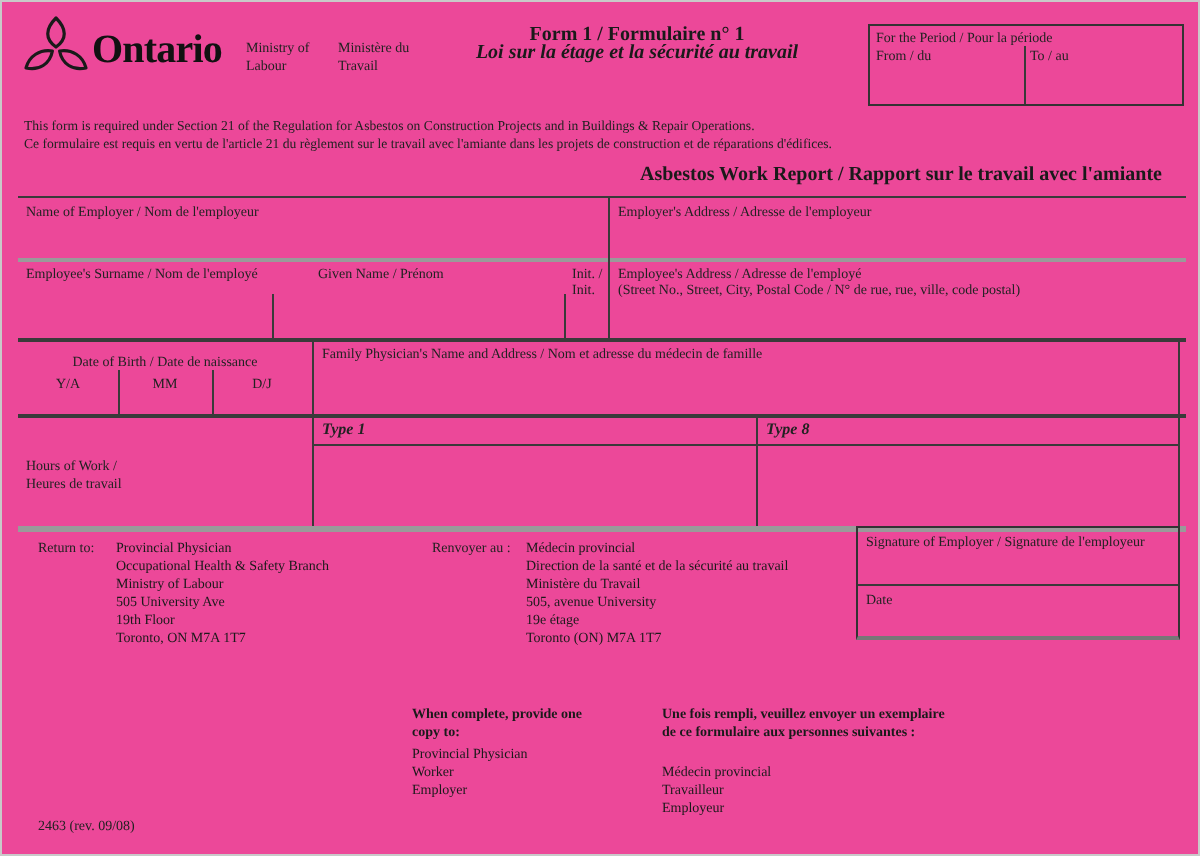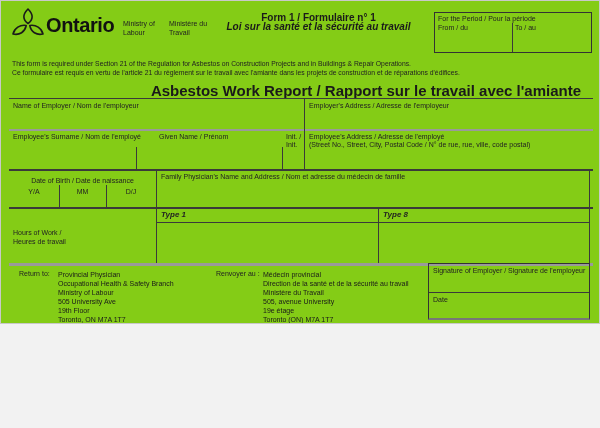--- a/index.html
+++ b/index.html
@@ -4,8 +4,8 @@
 <style>
   html,body{margin:0;padding:0;background:#f2f2f2;}
   .page{
-    position:relative;width:600px;height:324px;background:#84cc16;
-    font-family:Liberation Sans, sans-serif;color:#1a1a1a;
+    position:relative;width:600px;height:428px;background:#ec4899;
+    font-family:Liberation Serif, serif;color:#1a1a1a;
     overflow:hidden;border:1px solid #c9c9c9;box-sizing:border-box;
   }
   .abs{position:absolute;}

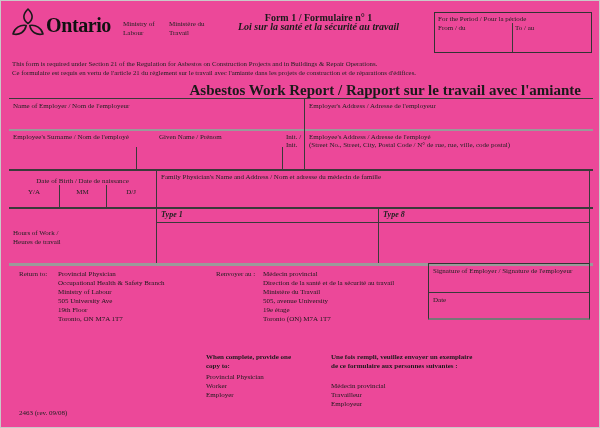--- a/index.html
+++ b/index.html
@@ -40,7 +40,7 @@
 
   <div class="hdr-center" style="left:205px;top:12px;width:225px;">
     <div>Form 1 / Formulaire n° 1</div>
-    <div class="i">Loi sur la santé et la sécurité au travail</div>
+    <div class="i">Loi sur la étage et la sécurité au travail</div>
   </div>
 
   <div class="abs" style="left:433px;top:11px;width:158px;height:41px;border:1px solid #333;box-sizing:border-box;">

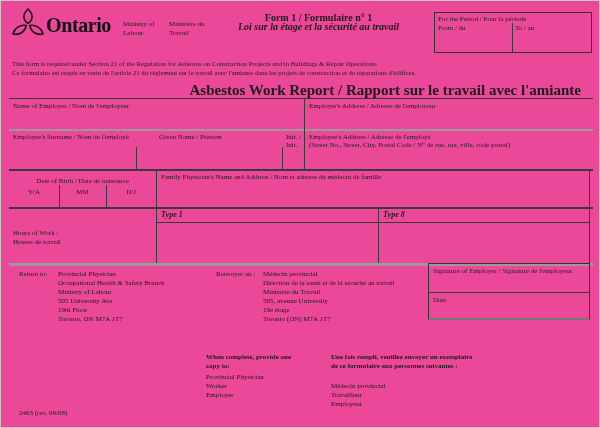--- a/index.html
+++ b/index.html
@@ -55,7 +55,7 @@
   <div class="lbl" style="left:11px;top:59px;font-size:6.8px;">This form is required under Section 21 of the Regulation for Asbestos on Construction Projects and in Buildings &amp; Repair Operations.</div>
   <div class="lbl" style="left:11px;top:68px;font-size:6.8px;">Ce formulaire est requis en vertu de l'article 21 du règlement sur le travail avec l'amiante dans les projets de construction et de réparations d'édifices.</div>
 
-  <div class="abs b" style="right:18px;top:81px;font-size:15px;">Asbestos Work Report / Rapport sur le travail avec l'amiante</div>
+  <div class="abs b" style="right:18px;top:81px;font-size:10px;">Asbestos Work Report / Rapport sur le travail avec l'amiante</div>
 
   <div class="hline" style="left:8px;top:97px;width:584px;"></div>
   <div class="hline gray" style="left:8px;top:128px;width:584px;height:2px;"></div>

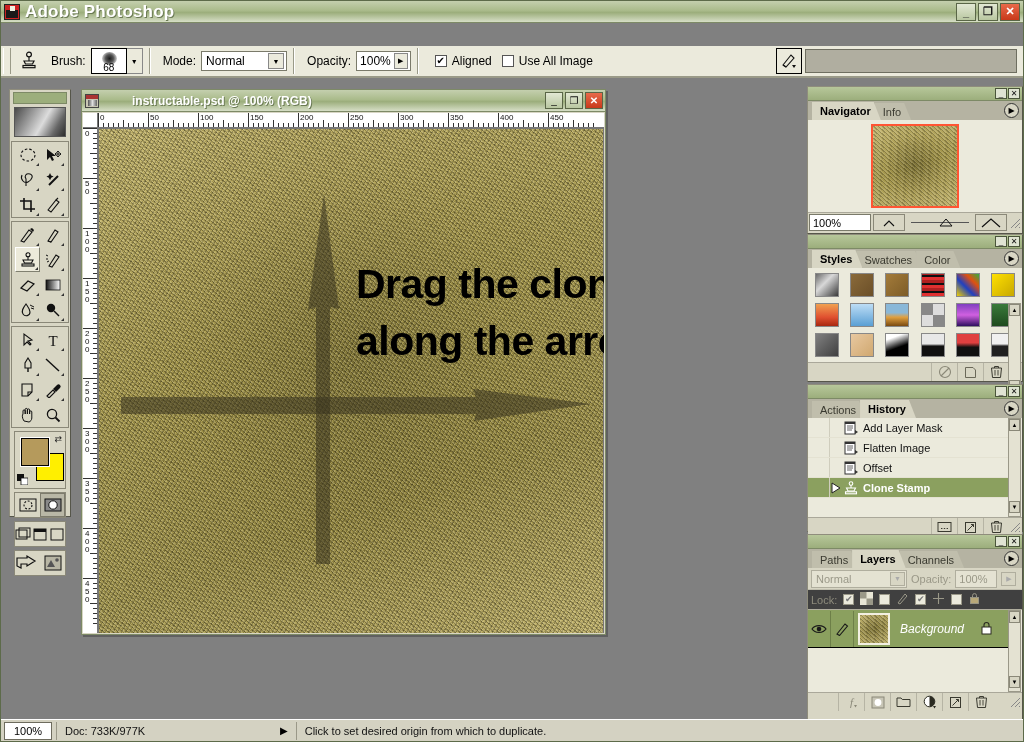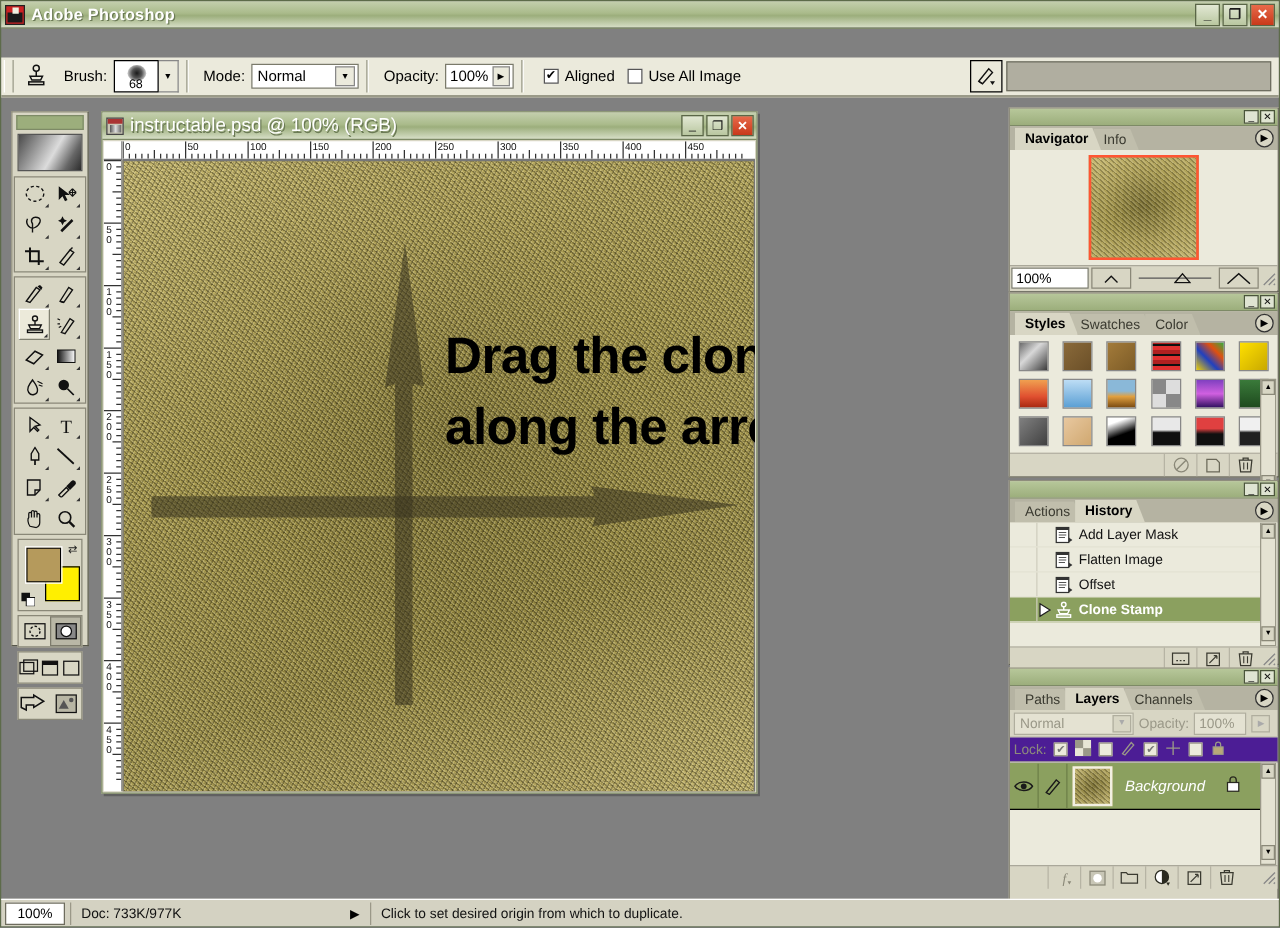--- a/index.html
+++ b/index.html
@@ -40,7 +40,7 @@
     background: #f0f0e0;
   }
   #app-title {
-    font-weight: bold; font-size: 13px; color: #ffffff;
+    font-weight: bold; font-size: 17px; color: #ffffff;
     text-shadow: 1px 1px 0 #6b7a55;
     letter-spacing: 0.2px;
   }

▶ _Your goal_: Leaving every picture aside, reproduce exactly the lines above from the one with "<div>Form 1 / Formulaire n° 1</div>" up to and including the one with "-55,7 +55,7 @@", and no others.

▶ _Exercise response_:
     <div>Form 1 / Formulaire n° 1</div>
-    <div class="i">Loi sur la santé et la sécurité au travail</div>
+    <div class="i">Loi sur la étage et la sécurité au travail</div>
   </div>
 
   <div class="abs" style="left:433px;top:11px;width:158px;height:41px;border:1px solid #333;box-sizing:border-box;">

--- a/index.html
+++ b/index.html
@@ -55,7 +55,7 @@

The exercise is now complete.